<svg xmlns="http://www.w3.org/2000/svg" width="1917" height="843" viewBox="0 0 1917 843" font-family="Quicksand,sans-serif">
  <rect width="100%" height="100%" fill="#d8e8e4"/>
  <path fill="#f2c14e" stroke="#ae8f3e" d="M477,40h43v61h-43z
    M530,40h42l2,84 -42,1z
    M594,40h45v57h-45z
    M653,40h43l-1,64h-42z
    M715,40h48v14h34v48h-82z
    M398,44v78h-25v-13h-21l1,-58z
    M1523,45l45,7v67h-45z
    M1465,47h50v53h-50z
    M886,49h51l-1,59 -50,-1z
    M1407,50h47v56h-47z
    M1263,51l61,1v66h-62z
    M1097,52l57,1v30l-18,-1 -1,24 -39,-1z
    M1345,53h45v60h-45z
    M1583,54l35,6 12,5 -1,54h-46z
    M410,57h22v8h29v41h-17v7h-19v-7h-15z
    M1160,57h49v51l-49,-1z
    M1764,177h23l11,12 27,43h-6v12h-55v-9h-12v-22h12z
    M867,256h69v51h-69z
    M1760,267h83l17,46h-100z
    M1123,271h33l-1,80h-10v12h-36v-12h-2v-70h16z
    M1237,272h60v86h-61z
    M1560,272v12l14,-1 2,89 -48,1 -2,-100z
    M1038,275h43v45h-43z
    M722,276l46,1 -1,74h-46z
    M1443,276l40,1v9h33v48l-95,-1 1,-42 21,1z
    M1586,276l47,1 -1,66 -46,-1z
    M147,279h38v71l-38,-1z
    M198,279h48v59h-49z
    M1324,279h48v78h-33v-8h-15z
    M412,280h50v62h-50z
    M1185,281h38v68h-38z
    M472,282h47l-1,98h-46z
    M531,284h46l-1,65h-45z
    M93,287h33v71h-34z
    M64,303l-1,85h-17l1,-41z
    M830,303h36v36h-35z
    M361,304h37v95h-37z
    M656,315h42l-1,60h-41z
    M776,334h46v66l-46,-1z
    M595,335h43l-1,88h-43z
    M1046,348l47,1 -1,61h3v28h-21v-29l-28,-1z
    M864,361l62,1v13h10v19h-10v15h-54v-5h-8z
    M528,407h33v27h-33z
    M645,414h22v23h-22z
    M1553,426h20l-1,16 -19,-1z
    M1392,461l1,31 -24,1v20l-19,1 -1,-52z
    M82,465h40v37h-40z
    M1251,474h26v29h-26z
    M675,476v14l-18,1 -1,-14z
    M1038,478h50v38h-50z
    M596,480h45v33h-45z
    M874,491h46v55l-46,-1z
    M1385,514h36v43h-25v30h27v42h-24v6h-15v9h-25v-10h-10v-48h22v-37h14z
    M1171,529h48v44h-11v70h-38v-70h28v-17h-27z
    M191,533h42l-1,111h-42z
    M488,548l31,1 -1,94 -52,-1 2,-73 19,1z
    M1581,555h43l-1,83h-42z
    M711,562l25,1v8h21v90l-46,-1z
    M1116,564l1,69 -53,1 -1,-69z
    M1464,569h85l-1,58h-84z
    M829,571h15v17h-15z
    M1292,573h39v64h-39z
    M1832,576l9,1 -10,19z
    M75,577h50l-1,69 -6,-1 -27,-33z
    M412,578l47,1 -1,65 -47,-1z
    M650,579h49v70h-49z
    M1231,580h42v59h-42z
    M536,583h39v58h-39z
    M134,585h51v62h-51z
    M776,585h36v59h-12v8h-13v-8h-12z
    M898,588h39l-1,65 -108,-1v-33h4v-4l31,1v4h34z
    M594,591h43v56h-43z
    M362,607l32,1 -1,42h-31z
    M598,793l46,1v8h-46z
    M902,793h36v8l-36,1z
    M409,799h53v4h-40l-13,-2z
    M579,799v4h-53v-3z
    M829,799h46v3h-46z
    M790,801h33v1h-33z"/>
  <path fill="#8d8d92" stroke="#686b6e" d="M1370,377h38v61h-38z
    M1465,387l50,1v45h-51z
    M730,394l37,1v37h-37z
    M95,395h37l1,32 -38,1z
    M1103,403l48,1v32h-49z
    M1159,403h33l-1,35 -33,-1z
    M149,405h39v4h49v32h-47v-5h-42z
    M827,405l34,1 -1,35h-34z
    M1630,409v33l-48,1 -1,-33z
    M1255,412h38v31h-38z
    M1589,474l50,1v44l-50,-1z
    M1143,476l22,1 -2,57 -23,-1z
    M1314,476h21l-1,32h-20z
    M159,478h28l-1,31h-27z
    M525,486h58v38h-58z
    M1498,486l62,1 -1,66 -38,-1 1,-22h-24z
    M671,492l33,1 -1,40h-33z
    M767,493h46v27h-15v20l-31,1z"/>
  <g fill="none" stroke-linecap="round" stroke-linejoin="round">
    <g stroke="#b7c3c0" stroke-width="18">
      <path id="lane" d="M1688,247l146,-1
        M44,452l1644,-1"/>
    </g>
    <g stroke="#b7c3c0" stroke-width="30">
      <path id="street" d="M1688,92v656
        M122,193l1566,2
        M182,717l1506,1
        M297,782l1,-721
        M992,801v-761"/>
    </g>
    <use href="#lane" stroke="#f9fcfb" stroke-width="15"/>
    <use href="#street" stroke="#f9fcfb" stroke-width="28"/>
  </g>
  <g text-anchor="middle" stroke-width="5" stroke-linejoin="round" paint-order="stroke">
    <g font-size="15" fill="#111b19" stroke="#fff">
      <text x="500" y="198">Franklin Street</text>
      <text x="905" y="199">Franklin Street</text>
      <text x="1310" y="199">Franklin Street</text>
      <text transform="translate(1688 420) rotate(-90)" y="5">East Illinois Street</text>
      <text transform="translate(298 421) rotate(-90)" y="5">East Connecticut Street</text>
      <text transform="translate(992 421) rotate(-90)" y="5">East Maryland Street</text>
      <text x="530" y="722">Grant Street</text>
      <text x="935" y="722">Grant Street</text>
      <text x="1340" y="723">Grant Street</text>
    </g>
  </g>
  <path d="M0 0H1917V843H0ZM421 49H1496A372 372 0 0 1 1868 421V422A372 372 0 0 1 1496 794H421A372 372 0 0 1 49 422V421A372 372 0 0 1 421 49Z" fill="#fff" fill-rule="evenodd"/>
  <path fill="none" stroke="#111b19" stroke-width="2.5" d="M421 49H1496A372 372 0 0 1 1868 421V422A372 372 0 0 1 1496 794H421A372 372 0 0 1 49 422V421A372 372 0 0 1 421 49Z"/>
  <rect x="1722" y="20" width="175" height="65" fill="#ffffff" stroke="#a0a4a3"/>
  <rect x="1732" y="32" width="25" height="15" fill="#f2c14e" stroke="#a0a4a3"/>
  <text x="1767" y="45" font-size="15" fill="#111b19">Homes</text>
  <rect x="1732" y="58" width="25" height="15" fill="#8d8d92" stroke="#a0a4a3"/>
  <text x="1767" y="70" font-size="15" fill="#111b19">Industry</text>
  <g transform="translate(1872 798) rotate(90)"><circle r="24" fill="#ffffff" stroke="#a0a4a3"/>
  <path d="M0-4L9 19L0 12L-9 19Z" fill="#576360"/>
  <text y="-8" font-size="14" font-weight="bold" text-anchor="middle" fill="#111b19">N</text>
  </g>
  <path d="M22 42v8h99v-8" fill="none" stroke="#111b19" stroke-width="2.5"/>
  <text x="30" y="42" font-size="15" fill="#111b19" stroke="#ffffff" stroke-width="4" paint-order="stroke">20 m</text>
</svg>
┄┄┄┄┄┄
Copy out all the entries exactly once more.

<svg xmlns="http://www.w3.org/2000/svg" width="1917" height="843" viewBox="0 0 1917 843" font-family="Quicksand,sans-serif">
  <rect width="100%" height="100%" fill="#d8e8e4"/>
  <path fill="#f2c14e" stroke="#ae8f3e" d="M477,40h43v61h-43z
    M530,40h42l2,84 -42,1z
    M594,40h45v57h-45z
    M653,40h43l-1,64h-42z
    M715,40h48v14h34v48h-82z
    M398,44v78h-25v-13h-21l1,-58z
    M1523,45l45,7v67h-45z
    M1465,47h50v53h-50z
    M886,49h51l-1,59 -50,-1z
    M1407,50h47v56h-47z
    M1263,51l61,1v66h-62z
    M1097,52l57,1v30l-18,-1 -1,24 -39,-1z
    M1345,53h45v60h-45z
    M1583,54l35,6 12,5 -1,54h-46z
    M410,57h22v8h29v41h-17v7h-19v-7h-15z
    M1160,57h49v51l-49,-1z
    M1764,177h23l11,12 27,43h-6v12h-55v-9h-12v-22h12z
    M867,256h69v51h-69z
    M1760,267h83l17,46h-100z
    M1123,271h33l-1,80h-10v12h-36v-12h-2v-70h16z
    M1237,272h60v86h-61z
    M1560,272v12l14,-1 2,89 -48,1 -2,-100z
    M1038,275h43v45h-43z
    M722,276l46,1 -1,74h-46z
    M1443,276l40,1v9h33v48l-95,-1 1,-42 21,1z
    M1586,276l47,1 -1,66 -46,-1z
    M147,279h38v71l-38,-1z
    M198,279h48v59h-49z
    M1324,279h48v78h-33v-8h-15z
    M412,280h50v62h-50z
    M1185,281h38v68h-38z
    M472,282h47l-1,98h-46z
    M531,284h46l-1,65h-45z
    M93,287h33v71h-34z
    M64,303l-1,85h-17l1,-41z
    M830,303h36v36h-35z
    M361,304h37v95h-37z
    M656,315h42l-1,60h-41z
    M776,334h46v66l-46,-1z
    M595,335h43l-1,88h-43z
    M1046,348l47,1 -1,61h3v28h-21v-29l-28,-1z
    M864,361l62,1v13h10v19h-10v15h-54v-5h-8z
    M528,407h33v27h-33z
    M645,414h22v23h-22z
    M1553,426h20l-1,16 -19,-1z
    M1392,461l1,31 -24,1v20l-19,1 -1,-52z
    M82,465h40v37h-40z
    M1251,474h26v29h-26z
    M675,476v14l-18,1 -1,-14z
    M1038,478h50v38h-50z
    M596,480h45v33h-45z
    M874,491h46v55l-46,-1z
    M1385,514h36v43h-25v30h27v42h-24v6h-15v9h-25v-10h-10v-48h22v-37h14z
    M1171,529h48v44h-11v70h-38v-70h28v-17h-27z
    M191,533h42l-1,111h-42z
    M488,548l31,1 -1,94 -52,-1 2,-73 19,1z
    M1581,555h43l-1,83h-42z
    M711,562l25,1v8h21v90l-46,-1z
    M1116,564l1,69 -53,1 -1,-69z
    M1464,569h85l-1,58h-84z
    M829,571h15v17h-15z
    M1292,573h39v64h-39z
    M1832,576l9,1 -10,19z
    M75,577h50l-1,69 -6,-1 -27,-33z
    M412,578l47,1 -1,65 -47,-1z
    M650,579h49v70h-49z
    M1231,580h42v59h-42z
    M536,583h39v58h-39z
    M134,585h51v62h-51z
    M776,585h36v59h-12v8h-13v-8h-12z
    M898,588h39l-1,65 -108,-1v-33h4v-4l31,1v4h34z
    M594,591h43v56h-43z
    M362,607l32,1 -1,42h-31z
    M598,793l46,1v8h-46z
    M902,793h36v8l-36,1z
    M409,799h53v4h-40l-13,-2z
    M579,799v4h-53v-3z
    M829,799h46v3h-46z
    M790,801h33v1h-33z"/>
  <path fill="#8d8d92" stroke="#686b6e" d="M1370,377h38v61h-38z
    M1465,387l50,1v45h-51z
    M730,394l37,1v37h-37z
    M95,395h37l1,32 -38,1z
    M1103,403l48,1v32h-49z
    M1159,403h33l-1,35 -33,-1z
    M149,405h39v4h49v32h-47v-5h-42z
    M827,405l34,1 -1,35h-34z
    M1630,409v33l-48,1 -1,-33z
    M1255,412h38v31h-38z
    M1589,474l50,1v44l-50,-1z
    M1143,476l22,1 -2,57 -23,-1z
    M1314,476h21l-1,32h-20z
    M159,478h28l-1,31h-27z
    M525,486h58v38h-58z
    M1498,486l62,1 -1,66 -38,-1 1,-22h-24z
    M671,492l33,1 -1,40h-33z
    M767,493h46v27h-15v20l-31,1z"/>
  <g fill="none" stroke-linecap="round" stroke-linejoin="round">
    <g stroke="#b7c3c0" stroke-width="18">
      <path id="lane" d="M1688,247l146,-1
        M44,452l1644,-1"/>
    </g>
    <g stroke="#b7c3c0" stroke-width="30">
      <path id="street" d="M1688,92v656
        M122,193l1566,2
        M182,717l1506,1
        M297,782l1,-721
        M992,801v-761"/>
    </g>
    <use href="#lane" stroke="#f9fcfb" stroke-width="15"/>
    <use href="#street" stroke="#f9fcfb" stroke-width="28"/>
  </g>
  <g text-anchor="middle" stroke-width="5" stroke-linejoin="round" paint-order="stroke">
    <g font-size="15" fill="#111b19" stroke="#fff">
      <text x="500" y="198">Franklin Street</text>
      <text x="905" y="199">Franklin Street</text>
      <text x="1310" y="199">Franklin Street</text>
      <text transform="translate(1688 420) rotate(-90)" y="5">East Illinois Street</text>
      <text transform="translate(298 421) rotate(-90)" y="5">East Connecticut Street</text>
      <text transform="translate(992 421) rotate(-90)" y="5">East Maryland Street</text>
      <text x="530" y="722">Grant Street</text>
      <text x="935" y="722">Grant Street</text>
      <text x="1340" y="723">Grant Street</text>
    </g>
  </g>
  <path d="M0 0H1917V843H0ZM421 49H1496A372 372 0 0 1 1868 421V422A372 372 0 0 1 1496 794H421A372 372 0 0 1 49 422V421A372 372 0 0 1 421 49Z" fill="#fff" fill-rule="evenodd"/>
  <path fill="none" stroke="#111b19" stroke-width="2.5" d="M421 49H1496A372 372 0 0 1 1868 421V422A372 372 0 0 1 1496 794H421A372 372 0 0 1 49 422V421A372 372 0 0 1 421 49Z"/>
  <rect x="1722" y="20" width="175" height="65" fill="#ffffff" stroke="#a0a4a3"/>
  <rect x="1732" y="32" width="25" height="15" fill="#f2c14e" stroke="#a0a4a3"/>
  <text x="1767" y="45" font-size="15" fill="#111b19">Homes</text>
  <rect x="1732" y="58" width="25" height="15" fill="#8d8d92" stroke="#a0a4a3"/>
  <text x="1767" y="70" font-size="15" fill="#111b19">Industry</text>
  <g transform="translate(1872 798) rotate(90)"><circle r="24" fill="#ffffff" stroke="#a0a4a3"/>
  <path d="M0-4L9 19L0 12L-9 19Z" fill="#576360"/>
  <text y="-8" font-size="14" font-weight="bold" text-anchor="middle" fill="#111b19">N</text>
  </g>
  <path d="M22 42v8h99v-8" fill="none" stroke="#111b19" stroke-width="2.5"/>
  <text x="30" y="42" font-size="15" fill="#111b19" stroke="#ffffff" stroke-width="4" paint-order="stroke">20 m</text>
</svg>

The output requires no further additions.